Bei der jüngsten Frühlingsausfahrt des Leibnitzer Oldtimer-Club waren dieser Tage die Leibnitzer Oldtimerfreunde in ihren alten Automobilen auf den Spuren von Erzherzog Johann in der einstigen Untersteiermark/Spodnja Stajerska unterwegs.
Unter der kompetenten und historisch versierten Reiseleitung der Vereinsmitglieder Franz und Ernest unternahmen die Südsteirer eine spannende Zeitreise in die Vergangenheit. Erstes Etappenziel war das um 1820 von Erzherzog Johann erworbene Musterweingut Pickern bei Marburg, das nun als Weingut Meranovo bekannt ist und wo der Steirische Prinz eine Landwirtschaftsschule eingerichtet hat. Dort wurden und werden bis dato weit über 400 Rebsorten kultiviert, um herauszufinden, welche davon sich für die Region am besten eignen.

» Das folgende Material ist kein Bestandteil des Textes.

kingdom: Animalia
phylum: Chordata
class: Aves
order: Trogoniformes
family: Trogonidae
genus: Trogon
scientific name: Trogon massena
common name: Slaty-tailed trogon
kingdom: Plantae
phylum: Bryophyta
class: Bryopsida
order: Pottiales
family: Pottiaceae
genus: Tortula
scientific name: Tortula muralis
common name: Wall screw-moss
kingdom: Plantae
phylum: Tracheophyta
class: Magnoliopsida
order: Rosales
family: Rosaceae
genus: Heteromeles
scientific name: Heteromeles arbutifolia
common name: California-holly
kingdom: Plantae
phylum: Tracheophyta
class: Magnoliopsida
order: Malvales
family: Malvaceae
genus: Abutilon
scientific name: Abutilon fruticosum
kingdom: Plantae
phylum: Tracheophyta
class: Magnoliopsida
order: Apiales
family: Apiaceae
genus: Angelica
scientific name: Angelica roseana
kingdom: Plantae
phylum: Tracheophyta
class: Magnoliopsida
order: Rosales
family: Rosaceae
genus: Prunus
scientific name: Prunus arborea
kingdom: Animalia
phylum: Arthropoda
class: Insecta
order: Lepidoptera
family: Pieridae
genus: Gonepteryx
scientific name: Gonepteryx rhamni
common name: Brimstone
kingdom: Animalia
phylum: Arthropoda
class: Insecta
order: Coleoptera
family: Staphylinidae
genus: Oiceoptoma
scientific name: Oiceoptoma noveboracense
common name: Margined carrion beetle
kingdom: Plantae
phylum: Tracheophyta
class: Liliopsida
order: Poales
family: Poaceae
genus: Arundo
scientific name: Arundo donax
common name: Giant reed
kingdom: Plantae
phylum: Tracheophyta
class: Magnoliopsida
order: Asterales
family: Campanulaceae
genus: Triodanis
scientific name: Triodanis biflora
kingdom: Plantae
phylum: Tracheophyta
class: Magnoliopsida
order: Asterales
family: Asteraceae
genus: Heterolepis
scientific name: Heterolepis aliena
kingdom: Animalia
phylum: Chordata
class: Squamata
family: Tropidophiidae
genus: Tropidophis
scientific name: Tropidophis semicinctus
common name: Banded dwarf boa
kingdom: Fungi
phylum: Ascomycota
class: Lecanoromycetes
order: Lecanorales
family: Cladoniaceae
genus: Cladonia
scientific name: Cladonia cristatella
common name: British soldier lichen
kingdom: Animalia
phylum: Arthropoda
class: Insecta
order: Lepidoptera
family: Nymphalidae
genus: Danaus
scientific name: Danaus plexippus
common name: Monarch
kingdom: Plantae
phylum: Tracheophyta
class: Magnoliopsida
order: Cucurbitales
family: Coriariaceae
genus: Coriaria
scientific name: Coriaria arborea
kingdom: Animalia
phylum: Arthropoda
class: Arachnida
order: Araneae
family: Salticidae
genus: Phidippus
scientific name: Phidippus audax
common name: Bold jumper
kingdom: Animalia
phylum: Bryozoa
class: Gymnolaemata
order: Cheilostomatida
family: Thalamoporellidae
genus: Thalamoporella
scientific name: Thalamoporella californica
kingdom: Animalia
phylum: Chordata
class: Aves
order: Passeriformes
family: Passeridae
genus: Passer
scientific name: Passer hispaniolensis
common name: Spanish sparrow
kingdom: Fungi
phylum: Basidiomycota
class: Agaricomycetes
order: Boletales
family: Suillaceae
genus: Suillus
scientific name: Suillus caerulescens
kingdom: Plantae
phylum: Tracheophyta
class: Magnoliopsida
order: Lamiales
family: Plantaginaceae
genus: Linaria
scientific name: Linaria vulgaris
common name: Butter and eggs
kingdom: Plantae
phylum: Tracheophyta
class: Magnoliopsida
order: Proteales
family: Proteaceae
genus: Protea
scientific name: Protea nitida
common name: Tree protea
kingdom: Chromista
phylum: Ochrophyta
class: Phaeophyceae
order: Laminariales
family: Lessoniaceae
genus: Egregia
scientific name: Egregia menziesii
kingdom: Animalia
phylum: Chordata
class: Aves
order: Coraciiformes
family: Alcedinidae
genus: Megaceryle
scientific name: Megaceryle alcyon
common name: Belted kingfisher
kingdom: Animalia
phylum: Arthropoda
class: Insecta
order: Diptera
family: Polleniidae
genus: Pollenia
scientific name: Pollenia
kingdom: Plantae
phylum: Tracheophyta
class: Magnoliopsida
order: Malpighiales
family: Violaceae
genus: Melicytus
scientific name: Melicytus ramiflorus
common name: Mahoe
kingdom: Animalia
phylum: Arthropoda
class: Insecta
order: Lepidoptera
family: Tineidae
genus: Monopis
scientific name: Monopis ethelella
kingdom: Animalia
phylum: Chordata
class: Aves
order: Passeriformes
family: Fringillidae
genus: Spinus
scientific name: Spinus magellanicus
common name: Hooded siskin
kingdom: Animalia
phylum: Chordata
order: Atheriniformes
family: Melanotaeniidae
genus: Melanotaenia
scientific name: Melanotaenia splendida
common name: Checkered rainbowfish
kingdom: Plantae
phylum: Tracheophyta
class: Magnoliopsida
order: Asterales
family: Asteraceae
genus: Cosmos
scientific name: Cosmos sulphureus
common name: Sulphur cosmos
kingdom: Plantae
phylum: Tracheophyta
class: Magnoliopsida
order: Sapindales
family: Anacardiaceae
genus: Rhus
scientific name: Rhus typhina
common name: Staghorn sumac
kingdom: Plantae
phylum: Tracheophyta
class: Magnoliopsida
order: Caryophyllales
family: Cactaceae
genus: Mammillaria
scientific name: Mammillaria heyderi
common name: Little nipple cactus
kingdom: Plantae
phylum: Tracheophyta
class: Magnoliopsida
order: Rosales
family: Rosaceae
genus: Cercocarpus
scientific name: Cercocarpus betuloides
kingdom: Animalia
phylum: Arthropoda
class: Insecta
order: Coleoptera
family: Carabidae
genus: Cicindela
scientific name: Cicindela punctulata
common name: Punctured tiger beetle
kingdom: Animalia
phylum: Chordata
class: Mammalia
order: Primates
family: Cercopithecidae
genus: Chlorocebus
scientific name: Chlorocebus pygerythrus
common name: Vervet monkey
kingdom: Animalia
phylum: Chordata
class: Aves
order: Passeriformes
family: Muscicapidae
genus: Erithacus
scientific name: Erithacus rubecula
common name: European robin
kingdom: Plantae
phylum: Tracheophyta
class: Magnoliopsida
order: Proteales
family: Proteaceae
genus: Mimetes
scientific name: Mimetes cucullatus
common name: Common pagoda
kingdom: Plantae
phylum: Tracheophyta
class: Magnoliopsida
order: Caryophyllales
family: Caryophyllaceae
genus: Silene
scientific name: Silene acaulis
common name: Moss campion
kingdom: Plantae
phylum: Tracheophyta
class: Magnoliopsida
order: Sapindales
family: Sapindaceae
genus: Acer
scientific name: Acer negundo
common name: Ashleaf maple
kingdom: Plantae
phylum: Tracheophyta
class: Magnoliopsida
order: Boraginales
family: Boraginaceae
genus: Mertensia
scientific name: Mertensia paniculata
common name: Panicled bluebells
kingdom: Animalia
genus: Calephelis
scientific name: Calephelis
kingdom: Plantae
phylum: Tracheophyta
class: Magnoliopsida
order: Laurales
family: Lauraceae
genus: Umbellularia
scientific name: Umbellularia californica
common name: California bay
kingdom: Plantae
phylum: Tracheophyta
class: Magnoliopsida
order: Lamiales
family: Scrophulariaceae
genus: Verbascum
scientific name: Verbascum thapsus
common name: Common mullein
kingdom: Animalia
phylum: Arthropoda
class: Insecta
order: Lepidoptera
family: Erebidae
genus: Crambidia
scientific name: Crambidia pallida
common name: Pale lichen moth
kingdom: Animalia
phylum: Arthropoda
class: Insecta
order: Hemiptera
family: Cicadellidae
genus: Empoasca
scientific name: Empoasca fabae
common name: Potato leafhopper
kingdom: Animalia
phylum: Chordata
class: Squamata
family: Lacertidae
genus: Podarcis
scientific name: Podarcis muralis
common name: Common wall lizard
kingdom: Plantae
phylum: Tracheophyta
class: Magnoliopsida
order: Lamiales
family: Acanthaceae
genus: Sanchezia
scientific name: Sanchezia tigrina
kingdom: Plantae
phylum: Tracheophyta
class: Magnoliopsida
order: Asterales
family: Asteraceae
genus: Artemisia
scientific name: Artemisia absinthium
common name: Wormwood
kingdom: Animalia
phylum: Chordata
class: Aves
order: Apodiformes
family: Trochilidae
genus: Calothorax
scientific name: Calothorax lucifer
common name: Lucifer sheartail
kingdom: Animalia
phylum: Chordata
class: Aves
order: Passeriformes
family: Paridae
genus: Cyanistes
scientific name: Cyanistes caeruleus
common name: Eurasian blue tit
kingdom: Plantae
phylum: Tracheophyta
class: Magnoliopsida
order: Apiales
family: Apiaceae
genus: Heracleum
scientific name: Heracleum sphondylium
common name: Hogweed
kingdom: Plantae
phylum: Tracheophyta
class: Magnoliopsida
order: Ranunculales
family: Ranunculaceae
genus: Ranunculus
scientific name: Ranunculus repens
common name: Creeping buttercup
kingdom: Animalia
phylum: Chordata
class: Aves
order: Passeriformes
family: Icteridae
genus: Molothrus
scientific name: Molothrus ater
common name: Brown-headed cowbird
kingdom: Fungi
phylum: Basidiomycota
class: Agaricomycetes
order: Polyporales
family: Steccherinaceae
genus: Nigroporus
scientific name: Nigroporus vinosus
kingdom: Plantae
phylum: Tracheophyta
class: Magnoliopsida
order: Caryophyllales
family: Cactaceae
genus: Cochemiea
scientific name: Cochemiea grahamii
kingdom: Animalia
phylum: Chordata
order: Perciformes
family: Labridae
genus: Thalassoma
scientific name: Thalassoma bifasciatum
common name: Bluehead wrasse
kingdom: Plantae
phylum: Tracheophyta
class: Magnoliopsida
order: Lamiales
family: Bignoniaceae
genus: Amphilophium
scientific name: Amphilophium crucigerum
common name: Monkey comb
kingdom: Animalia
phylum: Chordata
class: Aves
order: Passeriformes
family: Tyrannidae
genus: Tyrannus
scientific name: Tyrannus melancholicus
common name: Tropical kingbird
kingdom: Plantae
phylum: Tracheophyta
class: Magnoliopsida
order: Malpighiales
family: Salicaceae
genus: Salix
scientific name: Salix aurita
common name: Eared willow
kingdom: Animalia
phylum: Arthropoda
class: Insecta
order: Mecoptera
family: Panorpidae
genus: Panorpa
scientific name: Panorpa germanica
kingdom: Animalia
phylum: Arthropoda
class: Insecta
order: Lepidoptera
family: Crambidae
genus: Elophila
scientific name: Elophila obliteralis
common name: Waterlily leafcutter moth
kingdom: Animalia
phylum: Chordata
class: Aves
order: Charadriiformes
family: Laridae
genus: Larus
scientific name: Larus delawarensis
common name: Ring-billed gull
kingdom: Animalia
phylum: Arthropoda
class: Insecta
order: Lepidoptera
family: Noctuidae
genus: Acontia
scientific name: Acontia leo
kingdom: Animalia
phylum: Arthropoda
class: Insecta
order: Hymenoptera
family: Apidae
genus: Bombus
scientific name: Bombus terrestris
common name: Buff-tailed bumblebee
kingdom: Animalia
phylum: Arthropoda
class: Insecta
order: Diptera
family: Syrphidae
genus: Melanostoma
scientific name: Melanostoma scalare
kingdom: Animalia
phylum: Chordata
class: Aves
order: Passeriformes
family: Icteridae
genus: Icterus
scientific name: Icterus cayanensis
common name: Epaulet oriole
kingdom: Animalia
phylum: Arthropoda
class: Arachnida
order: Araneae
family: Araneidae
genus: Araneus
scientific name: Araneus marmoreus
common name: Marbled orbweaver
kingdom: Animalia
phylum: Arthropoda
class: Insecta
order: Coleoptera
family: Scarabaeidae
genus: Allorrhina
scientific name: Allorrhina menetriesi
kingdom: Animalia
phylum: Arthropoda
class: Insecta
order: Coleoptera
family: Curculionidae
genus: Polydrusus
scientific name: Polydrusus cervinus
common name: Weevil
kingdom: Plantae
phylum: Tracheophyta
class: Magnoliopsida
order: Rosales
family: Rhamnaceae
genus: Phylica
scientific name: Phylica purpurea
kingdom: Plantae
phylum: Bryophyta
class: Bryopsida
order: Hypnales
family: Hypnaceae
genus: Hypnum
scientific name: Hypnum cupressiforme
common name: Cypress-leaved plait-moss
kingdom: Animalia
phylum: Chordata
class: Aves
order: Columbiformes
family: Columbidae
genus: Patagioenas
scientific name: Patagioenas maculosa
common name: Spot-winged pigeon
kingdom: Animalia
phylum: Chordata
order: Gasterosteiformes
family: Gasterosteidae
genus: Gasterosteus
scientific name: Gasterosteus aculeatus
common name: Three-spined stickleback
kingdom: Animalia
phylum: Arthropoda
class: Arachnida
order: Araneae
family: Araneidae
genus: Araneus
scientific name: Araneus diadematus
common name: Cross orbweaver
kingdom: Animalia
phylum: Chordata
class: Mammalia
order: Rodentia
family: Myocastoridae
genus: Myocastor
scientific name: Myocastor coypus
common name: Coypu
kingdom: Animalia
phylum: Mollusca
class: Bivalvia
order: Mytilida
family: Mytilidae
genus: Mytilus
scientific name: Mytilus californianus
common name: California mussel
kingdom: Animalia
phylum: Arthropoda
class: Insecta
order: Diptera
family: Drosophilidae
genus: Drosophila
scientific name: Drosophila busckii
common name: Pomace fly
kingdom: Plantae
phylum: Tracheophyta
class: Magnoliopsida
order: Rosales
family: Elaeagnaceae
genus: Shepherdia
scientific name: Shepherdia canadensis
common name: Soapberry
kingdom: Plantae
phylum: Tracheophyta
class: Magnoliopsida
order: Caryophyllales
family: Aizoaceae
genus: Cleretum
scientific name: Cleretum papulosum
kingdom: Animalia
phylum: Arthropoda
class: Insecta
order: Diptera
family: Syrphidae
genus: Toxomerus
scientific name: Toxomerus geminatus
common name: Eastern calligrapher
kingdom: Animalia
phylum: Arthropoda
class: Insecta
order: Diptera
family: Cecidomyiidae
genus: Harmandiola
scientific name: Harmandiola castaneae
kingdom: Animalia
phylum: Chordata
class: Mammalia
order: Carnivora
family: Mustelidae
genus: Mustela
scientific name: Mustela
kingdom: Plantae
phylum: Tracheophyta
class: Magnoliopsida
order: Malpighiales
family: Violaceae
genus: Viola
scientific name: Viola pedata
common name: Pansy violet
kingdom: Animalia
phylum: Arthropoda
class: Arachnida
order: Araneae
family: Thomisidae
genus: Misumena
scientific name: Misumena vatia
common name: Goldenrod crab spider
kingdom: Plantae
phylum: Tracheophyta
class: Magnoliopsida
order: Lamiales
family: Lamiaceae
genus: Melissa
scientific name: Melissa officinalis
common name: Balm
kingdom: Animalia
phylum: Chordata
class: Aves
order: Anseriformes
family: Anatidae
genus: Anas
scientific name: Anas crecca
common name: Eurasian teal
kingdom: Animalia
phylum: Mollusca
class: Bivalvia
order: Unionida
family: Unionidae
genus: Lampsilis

Musterweingut für modernen Weinbau

Der innovative Habsburger brachte neue Rebsorten, wie etwa den Rheinriesling, ins Land und modernisierte den steirischen Weinbau ganz entscheidend. Aktuell gehört das Gut Meranovo zur Landwirtschaftlichen Fakultät der Universität Maribor.
Im Zuge der Besichtigung und Vermittlung historischen Hintergründe kamen die Südsteirerinnen und Südsteirer in den Genuss einer Weinprobe dreier Weine im Weinkeller und genoss ein traditionelles Mittagessen in der gutseigenen Gaststätte von Meranovo.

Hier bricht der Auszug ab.